**Assigned task A:** Copy the passage of the article on the Affordable Inputs Programme word for word, from "President Lazarus Chakwera" up to and including "Subsidy Programme (Fisp).".
**Assigned task B:** Take the article on the Affordable Inputs Programme further, continuing on from its final sentence.

**Source extract:**
<<<<

President Lazarus Chakwera faces a legacy defining moment to either abandon to starvation one million poor farming families or find an additional K70 billion and retain the endangered households in the Affordable Inputs Programme (AIP).
The President appears to have chosen to protect the likes of 82-year-old Isabel Maloya, who only tasted government-subsidised fertiliser last year under Chakwera’s AIP after decades of being left out of the then Farm Inputs Subsidy Programme (Fisp).
Courtesy of the Chakwera administration’s quadrupled beneficiaries from 900 000 under Fisp to 3.7 million under AIP, Maloya—from Masapula Village in Traditional Authority Mpama in Chiradzulu—finally accessed two bags of fertiliser last year. The bags helped her to double maize yield and have enough food in her household for much longer than ever before.
“Since 2005, my name has been included on the list of beneficiaries, only to be removed and replaced with the politically connected,” the widow told The Nation while preparing her field for the next growing season yesterday.
“Last year, my name was also included, but I thought it would be the same old story. I doubted that I would benefit from AIP after years of heartbreaks under Fisp.”
However, Maloya was surprised to see her name on the final list last year and said: “I went to my pastor to pray, thanking God for finally being granted the cheaper fertiliser. For the first time this year, I harvested six bags of maize from three in 2019.”
This year, Maloya has also been drafted into the programme, but fears she might be axed, having heard that government plans to drop one million families from the AIP as rising fertiliser prices push the programme’s 2021/22 budget up.

>>>>

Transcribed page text

<<<<

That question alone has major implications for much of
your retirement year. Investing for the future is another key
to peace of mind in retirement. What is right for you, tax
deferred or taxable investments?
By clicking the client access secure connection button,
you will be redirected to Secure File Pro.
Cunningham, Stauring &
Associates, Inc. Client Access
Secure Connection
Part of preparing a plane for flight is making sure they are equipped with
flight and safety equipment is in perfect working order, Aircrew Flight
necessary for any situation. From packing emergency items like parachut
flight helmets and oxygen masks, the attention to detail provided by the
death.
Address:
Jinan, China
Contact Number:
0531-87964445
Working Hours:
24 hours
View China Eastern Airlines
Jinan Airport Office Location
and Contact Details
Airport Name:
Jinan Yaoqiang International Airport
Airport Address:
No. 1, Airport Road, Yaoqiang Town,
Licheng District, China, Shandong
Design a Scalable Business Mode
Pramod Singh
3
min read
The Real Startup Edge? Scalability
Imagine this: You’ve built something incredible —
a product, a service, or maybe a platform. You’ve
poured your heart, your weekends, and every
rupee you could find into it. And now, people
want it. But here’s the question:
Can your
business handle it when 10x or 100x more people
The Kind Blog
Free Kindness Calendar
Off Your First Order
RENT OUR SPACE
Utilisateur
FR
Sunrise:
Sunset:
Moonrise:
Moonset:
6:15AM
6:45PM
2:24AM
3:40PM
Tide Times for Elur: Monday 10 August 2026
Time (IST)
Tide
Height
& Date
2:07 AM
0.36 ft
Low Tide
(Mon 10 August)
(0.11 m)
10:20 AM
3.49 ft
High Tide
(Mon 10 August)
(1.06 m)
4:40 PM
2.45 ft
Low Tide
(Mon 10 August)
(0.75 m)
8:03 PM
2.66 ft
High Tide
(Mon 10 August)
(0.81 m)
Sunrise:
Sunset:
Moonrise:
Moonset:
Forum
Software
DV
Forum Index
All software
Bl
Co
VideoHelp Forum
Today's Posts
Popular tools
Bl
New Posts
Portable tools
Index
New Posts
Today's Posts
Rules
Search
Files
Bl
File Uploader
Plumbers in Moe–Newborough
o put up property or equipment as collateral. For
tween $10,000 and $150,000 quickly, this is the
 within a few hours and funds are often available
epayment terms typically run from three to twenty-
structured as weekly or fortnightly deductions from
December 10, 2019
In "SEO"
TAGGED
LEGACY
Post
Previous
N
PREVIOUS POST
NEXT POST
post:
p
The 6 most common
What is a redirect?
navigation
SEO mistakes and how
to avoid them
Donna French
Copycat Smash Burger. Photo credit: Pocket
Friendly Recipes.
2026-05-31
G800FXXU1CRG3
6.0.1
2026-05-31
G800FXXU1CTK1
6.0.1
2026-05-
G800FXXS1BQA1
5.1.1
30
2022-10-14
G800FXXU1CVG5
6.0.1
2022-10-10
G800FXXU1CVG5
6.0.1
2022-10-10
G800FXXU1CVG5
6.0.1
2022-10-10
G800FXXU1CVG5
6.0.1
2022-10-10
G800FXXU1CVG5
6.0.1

>>>>

**Result A:**
President Lazarus Chakwera faces a legacy defining moment to either abandon to starvation one million poor farming families or find an additional K70 billion and retain the endangered households in the Affordable Inputs Programme (AIP).
The President appears to have chosen to protect the likes of 82-year-old Isabel Maloya, who only tasted government-subsidised fertiliser last year under Chakwera’s AIP after decades of being left out of the then Farm Inputs Subsidy Programme (Fisp).

**Result B:**
“I am worried because I am old. There is no one to support me with a bag of fertiliser. I am praying to God that this should not happen to me,” she said.
In a national address on the issue, the President vowed not to leave one million poor families behind in the race for household food security, but he faces an uphill fiscal battle to preserve the integrity of his flagship programme—and cushion the poor from high inputs prices.
Tough policy choices
Three near-term hard choices or policy options are available to Capital Hill on the future of AIP.
First is that government can proceed to chop the number of beneficiaries and remain on budget. The second option is that it can reduce the value of the subsidy from the current K142 billion, which would leave the poor paying more than the current K4 495. This is a policy choice that could edge out the likes of Maloya and send them back into the dungeons of perennial starvation.
Finally, government could, as the President has signalled, increase the AIP budget then source the money to pay for it.
But policy experts The Nation has spoken to rule out the first option because the President has made it clear that he will maintain the number of beneficiaries at 3 788 105. The position countered the Ministry of Agriculture’s announcement that due to financial constraints and the rising prices of fertiliser, the number of AIP beneficiaries would be slashed from 3 788 105 to 2 740 893.
Treasury’s fiscal space is shrinking with little room to maneuver, and experts say burdening the same Treasury to increase the value of the programme is an even harder option.
A senior official at the Ministry of Agriculture, who did not want to be named because of the sensitivity of the matter, confided in The Nation that maintaining the AIP at current beneficiary levels would require taxpayers to cough an extra K70 billion, implying that the value of the AIP would increase from the current K142 billion to K212 billion.
Said the official: “The thing is that you want to maintain the same beneficiaries as last year’s, but the price of fertiliser goes up, which means that the cost of the programme will not just be fertiliser, but also distribution, and many other related costs. As such, the additional money the Ministry of Agriculture wants Treasury to release is K70 billion.
“Fertiliser prices have surged by an estimated range of 60-75 percent, compared to the same last year. We are talking about NPK and Urea, which are generic types that most smallholder farmers use.”
In a written response to our questionnaire, Civil Society Agriculture Network (CisaNet) executive director Pamela Kuwali noted that the Ministry of Agriculture should provide clarity quickly on the number of beneficiaries for 2021 AIP.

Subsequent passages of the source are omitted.